◆ Übungsteile ◆
a - Kopiere aus dem Text über das Aushandeln im AGB-Recht wortgetreu den Teil, der mit den Worten „Verhandeln ist nicht“ beginnt und mit „zur Anwendung kommt?“ endet.
b - Knüpfe an den letzten Satz des Textes über das Aushandeln im AGB-Recht an und schreibe ihn weiter.

◆ Textabschnitt ◆
○ ○ ○ ○
Verhandeln ist nicht Aushandeln oder das Kreuz mit dem Kleingedruckten
Eine neue Entscheidung des Bundesgerichtshofes (BGH) vom 22.11.2012 (VI ZR 222/12) gibt Anlass, sich mit einem „Dauerbrenner“ des Rechts der Allgemeinen Geschäftsbedingungen (AGB-Recht) wieder zu beschäftigen: Wann liegt ein sogenanntes Aushandeln vor, so dass das strenge AGB-Recht nicht zur Anwendung kommt?
○ ○ ○ ○
◆ Erfasste Daten ◆

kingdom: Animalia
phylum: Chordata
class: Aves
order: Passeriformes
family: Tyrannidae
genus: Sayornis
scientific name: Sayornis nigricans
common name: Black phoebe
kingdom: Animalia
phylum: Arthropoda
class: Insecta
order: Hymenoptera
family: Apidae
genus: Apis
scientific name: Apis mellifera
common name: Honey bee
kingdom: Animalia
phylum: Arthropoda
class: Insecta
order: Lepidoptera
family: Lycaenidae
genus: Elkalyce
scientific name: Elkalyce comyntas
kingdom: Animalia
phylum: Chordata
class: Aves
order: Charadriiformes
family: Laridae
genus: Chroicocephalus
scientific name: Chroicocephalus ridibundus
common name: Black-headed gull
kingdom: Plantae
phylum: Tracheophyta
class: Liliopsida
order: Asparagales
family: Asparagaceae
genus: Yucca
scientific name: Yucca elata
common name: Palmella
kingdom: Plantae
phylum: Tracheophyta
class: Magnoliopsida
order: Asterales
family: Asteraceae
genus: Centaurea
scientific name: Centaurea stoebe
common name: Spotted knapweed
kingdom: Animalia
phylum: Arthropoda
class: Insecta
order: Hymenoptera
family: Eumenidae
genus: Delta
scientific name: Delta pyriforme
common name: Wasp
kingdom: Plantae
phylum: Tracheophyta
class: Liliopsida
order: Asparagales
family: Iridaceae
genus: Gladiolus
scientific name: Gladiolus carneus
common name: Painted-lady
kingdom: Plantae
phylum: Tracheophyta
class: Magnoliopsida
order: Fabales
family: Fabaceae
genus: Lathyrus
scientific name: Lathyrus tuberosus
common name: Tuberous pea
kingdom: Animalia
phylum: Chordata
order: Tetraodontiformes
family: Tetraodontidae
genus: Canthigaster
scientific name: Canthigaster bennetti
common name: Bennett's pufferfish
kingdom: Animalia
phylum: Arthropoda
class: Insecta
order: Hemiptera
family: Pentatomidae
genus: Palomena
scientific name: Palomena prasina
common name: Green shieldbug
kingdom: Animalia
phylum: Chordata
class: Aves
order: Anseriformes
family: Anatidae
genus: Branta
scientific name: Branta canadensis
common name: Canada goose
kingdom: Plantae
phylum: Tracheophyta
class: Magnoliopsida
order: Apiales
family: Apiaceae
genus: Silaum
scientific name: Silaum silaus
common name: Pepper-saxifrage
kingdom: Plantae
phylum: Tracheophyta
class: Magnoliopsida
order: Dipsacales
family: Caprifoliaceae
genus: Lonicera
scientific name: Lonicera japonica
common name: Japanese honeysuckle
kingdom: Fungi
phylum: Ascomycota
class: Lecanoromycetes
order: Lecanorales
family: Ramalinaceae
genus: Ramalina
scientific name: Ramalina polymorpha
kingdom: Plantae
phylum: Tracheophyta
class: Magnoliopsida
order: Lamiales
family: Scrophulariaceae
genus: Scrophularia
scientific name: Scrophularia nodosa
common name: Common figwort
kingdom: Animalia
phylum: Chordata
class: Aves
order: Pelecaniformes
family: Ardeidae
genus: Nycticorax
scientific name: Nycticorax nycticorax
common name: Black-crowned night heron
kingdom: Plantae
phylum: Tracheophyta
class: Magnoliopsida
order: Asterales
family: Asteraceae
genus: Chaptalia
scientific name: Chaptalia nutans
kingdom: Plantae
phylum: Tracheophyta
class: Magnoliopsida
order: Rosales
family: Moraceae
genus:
○ ○ ○ ○
◆ Lösungen ◆
a -
Verhandeln ist nicht Aushandeln oder das Kreuz mit dem Kleingedruckten
Eine neue Entscheidung des Bundesgerichtshofes (BGH) vom 22.11.2012 (VI ZR 222/12) gibt Anlass, sich mit einem „Dauerbrenner“ des Rechts der Allgemeinen Geschäftsbedingungen (AGB-Recht) wieder zu beschäftigen: Wann liegt ein sogenanntes Aushandeln vor, so dass das strenge AGB-Recht nicht zur Anwendung kommt?

b -
Hintergrund war ein Vertrag zwischen zwei Unternehmen, der von dem einen Unternehmen (Betreiberin einer Müllverbrennungsanlage) gestellt und alsdann zwischen den beiden Vertragsparteien intensiv verhandelt wurde. Inhalt war auch eine mehrfach verwendete Klausel in den Allgemeinen Geschäftsbedingungen des Müllverbrennungsunternehmens, wonach der Vertragspartner auch dann das volle Entgelt zahlen musste, wenn er nur eine Mindermenge Müll lieferte und dies nicht innerhalb eines gewissen Zeitraumes durch Mehrlieferungen kompensierte (sog. „bring-or-pay-Klausel“). Der Vertragspartner ließ den gesamten Vertrag juristisch prüfen und beanstandete diese Klausel, jedoch ohne Erfolg. Im Rahmen der intensiven Vertragsverhandlungen änderte das Müllverbrennungsunternehmen zwar einige Bedingungen, wie unter anderem die Laufzeit zugunsten des Vertragspartners, die „bring-or-pay-Klausel“ blieb aber unverändert.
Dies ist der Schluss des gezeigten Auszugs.